Concert

Outbreak Fest 2024

Manchester, le 29 juin 2024
par Jeff, le 10 juillet 2024

Un petit crachin gris, des canettes vides de Chardonnay qui gisent sur la tablette du train, des abeilles collées partout sur les vitrines… C’est dans toute sa majestuosité que Manchester nous accueille en ce dernier weekend de juin pour la douzième édition de l’Outbreak Fest. 

Devenu le lieu de pèlerinage ultime pour tout•e hardcoreux•se en recherche d’expérience transformatrice, le festival profite de l'engouement autour de formations comme High Vis ou Turnstile pour attirer son lot de nouveaux disciples alléchés par une affiche qui, tout en conservant sa poigne hardcore, vient déborder sur celles de festivals plus généralistes - en témoignent les présences cette année de Soccer Mommy ou Mannequin Pussy. Ainsi, l’événement est désormais au punk et au hardcore ce que le Primavera Sound est à la musique indépendante (et la mauvaise gestion d'un bar) : une référence mondiale.

DONNÉES DISPONIBLES:
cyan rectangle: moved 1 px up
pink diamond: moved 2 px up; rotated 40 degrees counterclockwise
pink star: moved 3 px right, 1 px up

CONSIGNES:
a. Recopiez fidèlement le passage de l'extrait sur l'Outbreak Fest qui commence par "Devenu le lieu" et se poursuit jusqu'à "une référence mondiale.".
b. Traduisez en anglais la phrase suivante de l'extrait sur l'Outbreak Fest : « C’est dans toute sa majestuosité que Manchester nous accueille en ce dernier weekend de juin pour la douzième édition de l’Outbreak Fest. »
c. Pour chacune des affirmations suivantes, indiquez par oui ou par non si elle concorde avec l'extrait sur l'Outbreak Fest, en citant les mots de l'extrait qui permettent de trancher : (i) le festival s'est tenu à Manchester en juin 2024 ; (ii) l'édition 2024 était la dixième du festival ; (iii) Soccer Mommy figurait à l'affiche cette année-là.

RÉPONSES ATTENDUES:
a.
Devenu le lieu de pèlerinage ultime pour tout•e hardcoreux•se en recherche d’expérience transformatrice, le festival profite de l'engouement autour de formations comme High Vis ou Turnstile pour attirer son lot de nouveaux disciples alléchés par une affiche qui, tout en conservant sa poigne hardcore, vient déborder sur celles de festivals plus généralistes - en témoignent les présences cette année de Soccer Mommy ou Mannequin Pussy. Ainsi, l’événement est désormais au punk et au hardcore ce que le Primavera Sound est à la musique indépendante (et la mauvaise gestion d'un bar) : une référence mondiale.

b. It is in all its majesty that Manchester welcomes us on this last weekend of June for the twelfth edition of Outbreak Fest.

c.
(i) Oui : « Manchester, le 29 juin 2024 ».
(ii) Non : « la douzième édition de l’Outbreak Fest ».
(iii) Oui : « en témoignent les présences cette année de Soccer Mommy ou Mannequin Pussy ».